ABOUT THIS EXERCISE:
From the line with "महामानव डॉ बाबासाहेब" to the final line, print the records exactly as they are.

RECORDED DATA:
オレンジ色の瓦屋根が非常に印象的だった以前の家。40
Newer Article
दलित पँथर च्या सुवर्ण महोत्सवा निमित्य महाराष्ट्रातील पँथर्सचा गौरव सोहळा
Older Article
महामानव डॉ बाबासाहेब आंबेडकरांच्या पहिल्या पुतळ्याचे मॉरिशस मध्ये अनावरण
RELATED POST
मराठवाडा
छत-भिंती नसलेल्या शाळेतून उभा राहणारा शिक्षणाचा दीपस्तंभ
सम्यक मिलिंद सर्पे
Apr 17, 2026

WRITTEN RESPONSE:
महामानव डॉ बाबासाहेब आंबेडकरांच्या पहिल्या पुतळ्याचे मॉरिशस मध्ये अनावरण
RELATED POST
मराठवाडा
छत-भिंती नसलेल्या शाळेतून उभा राहणारा शिक्षणाचा दीपस्तंभ
सम्यक मिलिंद सर्पे
Apr 17, 2026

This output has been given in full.